Pediatric Hero:
Mariah Fisher

San Jose, California
"I was so excited to hear the news that I had been chosen to receive the 2023 Pediatric Stroke Hero Award. I am hoping that my story can bring more awareness about strokes in children." – Mariah Fisher

In September 2018, 12-year-old Mariah Fisher suffered a massive stroke caused by an arteriovenous malformation (AVM) in her brain.

Before the stroke, she was an energetic, athletic seventh-grader.

After the stroke, she couldn’t speak, walk or use her dominant hand.

Mariah’s stroke happened just before a school volleyball game, when she noticed she was having trouble speaking. Her mother, Rebecca, rushed her to the hospital. Mariah became unconscious at the ER, and she had emergency surgery that day.

More surgery followed, along with intense physical, occupational, speech, music and recreational therapies. Mariah persevered, and less than seven weeks after her stroke, she walked out of the hospital under her own power.

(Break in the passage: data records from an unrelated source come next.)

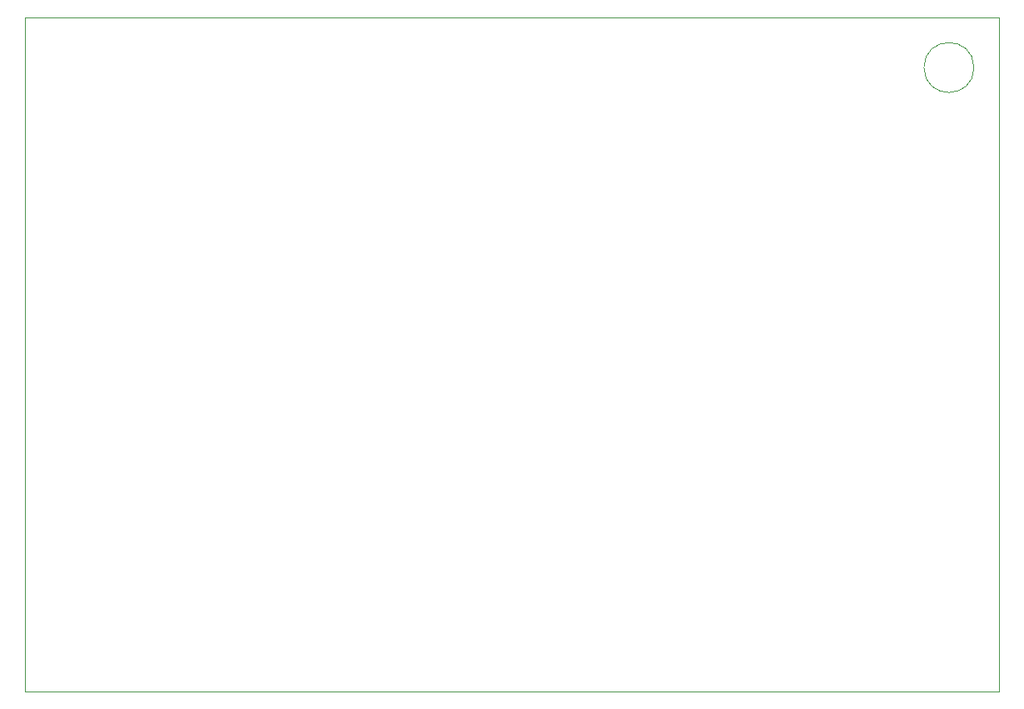
<source format=gbr>
%TF.GenerationSoftware,KiCad,Pcbnew,(6.0.11)*%
%TF.CreationDate,2023-02-16T14:22:11-08:00*%
%TF.ProjectId,Lab 4 Exercise 1,4c616220-3420-4457-9865-726369736520,rev?*%
%TF.SameCoordinates,Original*%
%TF.FileFunction,Profile,NP*%
%FSLAX46Y46*%
G04 Gerber Fmt 4.6, Leading zero omitted, Abs format (unit mm)*
G04 Created by KiCad (PCBNEW (6.0.11)) date 2023-02-16 14:22:11*
%MOMM*%
%LPD*%
G01*
G04 APERTURE LIST*
%TA.AperFunction,Profile*%
%ADD10C,0.100000*%
%TD*%
G04 APERTURE END LIST*
D10*
X200660000Y-71120000D02*
G75*
G03*
X200660000Y-71120000I-2540000J0D01*
G01*
X104140000Y-66040000D02*
X203200000Y-66040000D01*
X203200000Y-66040000D02*
X203200000Y-134620000D01*
X203200000Y-134620000D02*
X104140000Y-134620000D01*
X104140000Y-134620000D02*
X104140000Y-66040000D01*
M02*

</source>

Later, Mariah underwent CyberKnife radiation to treat her AVM, which occurs when a tangle of blood vessels in the brain bypasses normal brain tissue and directly diverts blood from the arteries to the veins. Mariah may need to have another brain surgery if the radiation didn't get all of the AVM.

Over time, Mariah relearned basic skills such as talking and walking and began writing and drawing with her left hand. She became so proficient with her nondominant hand that she won an award in the 2019 Rare Art Contest, which the EveryLife Foundation for Rare Diseases conducts each year. In a winner’s reception in Washington, D.C., she spoke to about 200 people.

A budding inspirational speaker, Mariah has also spoken at a school assembly, her father’s workplace, a San Jose City Council meeting and The Aneurysm and AVM Foundation (TAAF) Walk in San Francisco. She and her mother hope to write a book recounting her story in the near future.

Due to her stroke and rehabilitation, Mariah missed nearly all of the seventh and eighth grades. Yet, she’s on track to graduate from high school a year early.

Mariah’s mother marvels at her daughter’s positive attitude: “I haven’t heard her complain one time.”

That attitude shines through in some of Mariah’s T-shirts, including ones that read, “I’ve Survived More in One Day Than Most Do in a Lifetime” and “I had a stroke, what's your excuse?”

A quote from pastor Charles R. Swindoll that she used with a seventh-grade school project perhaps best describes Mariah’s post-stroke journey: “Life is 10% what happens to you and 90% how you react to it.”